During an Advisory Committee review around the Encrypted Media Extensions (aka EME) specification in its progression through the Recommendation process, concerns were raised regarding accessibility issues for people with disabilities around the specification due to potential restrictions on access to online media content and associated accessibility information. This document lists the results of our investigations around those concerns.
In 2015, W3C published a comprehensive list of Media Accessibility User Requirements we’ve ever produced and, consequently, the work around the HTML video element has focused on addressing those user requirements. Those requirements provide support for existing solutions including captions, audio descriptions of video, and transcripts.
The Encrypted Media specification targets some of the user requirements in section 8.5.3 Unencrypted In-band Support Content.:
In-band support content, such as captions, described audio, and transcripts, SHOULD NOT be encrypted.
Implementations that choose to support encrypted support content MUST provide the decrypted data to the user agent to be processed in the same way as equivalent unencrypted timed text tracks.
For web-based video, closed captions (as well as enhanced subtitles and transcripts) are transmitted as text data along with the video and audio streams and are not visible until the user elects to turn them on. The EME specification notes that encrypted text data is not generally supported by implementations, which is the case for captions and transcripts as well. In fact, based on our own experiments, while it's theoretically possible to encrypt text streams, current support seems absent or defective (see webm_crypt or MP4Box). With the current state of implementations around text streams (encrypted or not) and the recommendations in the EME specification, it's actually best to use a separate text file and to associate it with the video content using a timed text track element (or use an approach like MP4Box.js). It is not possible to encrypt a separate text file. This also allows for audio synthesis of audio descriptions when using text track cues. Combining encrypted video/audio content with unencrypted captions does not impede the overlay display of the text track or its audio synthesis.

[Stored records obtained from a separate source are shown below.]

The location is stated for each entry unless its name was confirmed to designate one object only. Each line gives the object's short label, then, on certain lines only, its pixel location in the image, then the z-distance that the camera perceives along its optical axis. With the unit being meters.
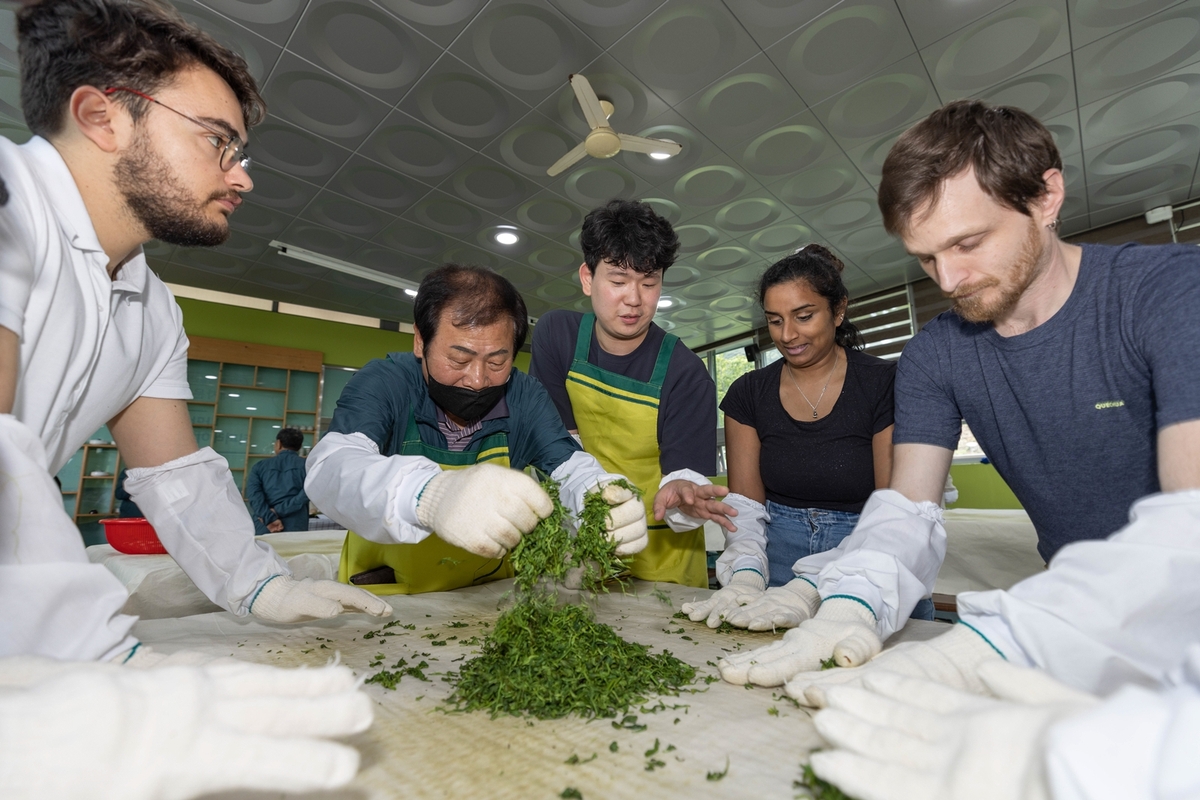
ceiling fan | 3.71
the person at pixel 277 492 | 5.18
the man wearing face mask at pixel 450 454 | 1.23
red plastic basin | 2.71
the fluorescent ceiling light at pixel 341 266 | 6.64
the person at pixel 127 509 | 5.52
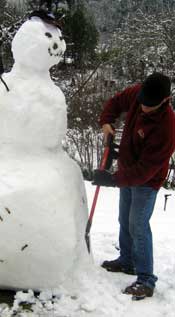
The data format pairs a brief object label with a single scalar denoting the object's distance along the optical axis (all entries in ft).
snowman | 9.14
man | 9.44
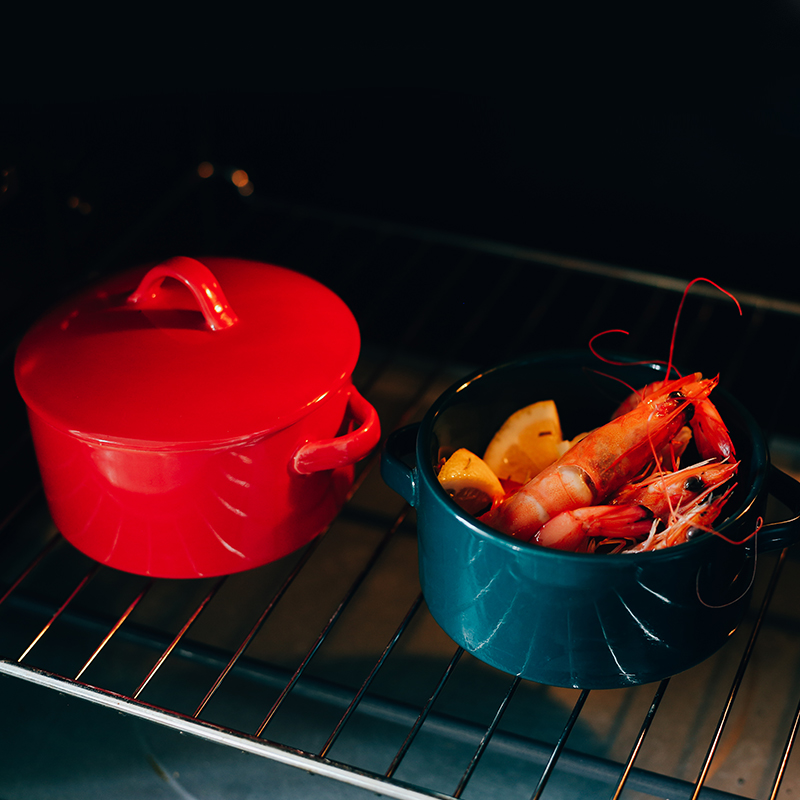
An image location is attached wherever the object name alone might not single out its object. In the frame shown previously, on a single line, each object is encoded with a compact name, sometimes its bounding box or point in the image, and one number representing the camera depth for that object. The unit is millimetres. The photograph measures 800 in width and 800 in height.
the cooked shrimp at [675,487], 798
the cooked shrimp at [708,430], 814
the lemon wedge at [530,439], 849
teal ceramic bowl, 754
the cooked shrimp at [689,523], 774
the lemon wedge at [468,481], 812
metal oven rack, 847
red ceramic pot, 796
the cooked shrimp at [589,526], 781
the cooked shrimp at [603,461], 800
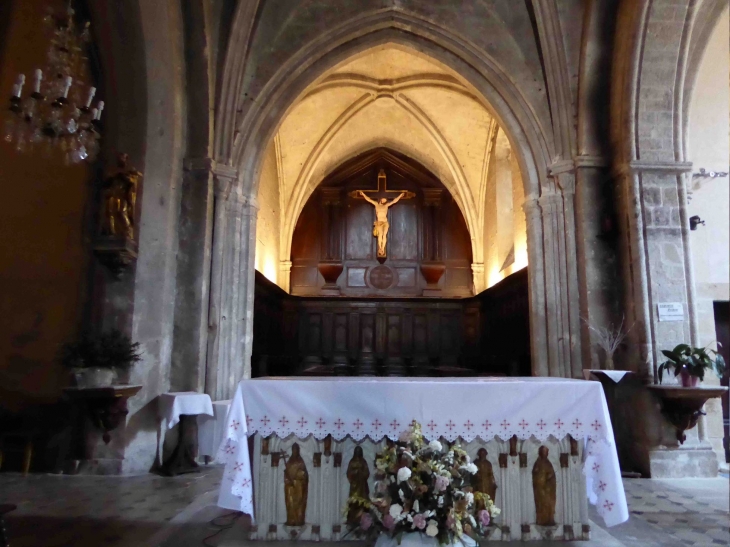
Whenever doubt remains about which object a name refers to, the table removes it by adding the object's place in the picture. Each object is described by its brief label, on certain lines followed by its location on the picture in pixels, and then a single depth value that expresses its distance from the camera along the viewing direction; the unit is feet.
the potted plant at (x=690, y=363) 20.88
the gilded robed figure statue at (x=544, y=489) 12.84
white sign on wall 23.20
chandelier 15.65
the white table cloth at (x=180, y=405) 21.90
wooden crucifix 49.83
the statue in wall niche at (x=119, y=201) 21.76
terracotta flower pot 21.23
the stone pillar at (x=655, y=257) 23.15
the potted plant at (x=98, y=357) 20.26
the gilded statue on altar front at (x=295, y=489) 12.85
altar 12.60
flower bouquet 10.55
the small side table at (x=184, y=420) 21.81
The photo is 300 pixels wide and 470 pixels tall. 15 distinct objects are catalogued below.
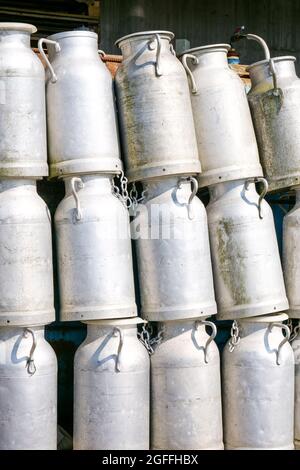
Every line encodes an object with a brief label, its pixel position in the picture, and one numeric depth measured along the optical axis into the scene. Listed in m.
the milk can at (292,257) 4.84
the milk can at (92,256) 4.32
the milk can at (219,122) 4.70
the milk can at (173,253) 4.46
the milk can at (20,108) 4.32
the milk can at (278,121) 4.87
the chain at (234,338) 4.64
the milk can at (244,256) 4.61
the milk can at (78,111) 4.43
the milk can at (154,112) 4.52
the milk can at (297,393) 4.74
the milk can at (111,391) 4.26
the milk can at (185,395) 4.39
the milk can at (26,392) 4.16
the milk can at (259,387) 4.52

Open captions are captions that have been merged with the video track and cannot be turned off. As such, they are part of the video stream and cannot be accessed as text, whether the video stream is encrypted or not.
Described video is traditionally audio recordings timed and recorded to fit into natural pauses in the program. It is an additional narration track intended primarily for blind and visually impaired consumers of visual media. As an alternate audio stream, it is possible to encrypt the stream (within one single media container or as a separate one) and, per the EME specification, in those cases it is expected that implementations decrypt those streams like any other audio stream.
Additional use cases, such as seizure disorders or atypical color perception, would need further investigation. The procedures or conditions described below would require realtime processing of the video frames to improve the accessibility of the video content and may significantly impact the performance of the video engine. Note that, independently of the EME specification, those issues are also relevant for unencrypted video or animated images and contents (through CSS and/or JS). While some operating systems allow for limited color contrast adjustments, further studies would be needed to establish when and how the processing of colors ought to happen (such as OS driver level, user agent level, extra devices) and its impact of Web technologies, if any; and likewise for flash mitigation.
Daltonization is a procedure for recoloring an image for viewing by a color-deficient viewer, such as red-green color blindness.
Exposure to flashing lights at certain intensities or to certain visual patterns can trigger discomfort (such as headaches) or seizures in individuals. Generally, flashing lights are most likely to trigger seizures between the frequency of 5 to 30 flashes per second (Hertz); this effect can potentially be mitigated server-side, but would require more research.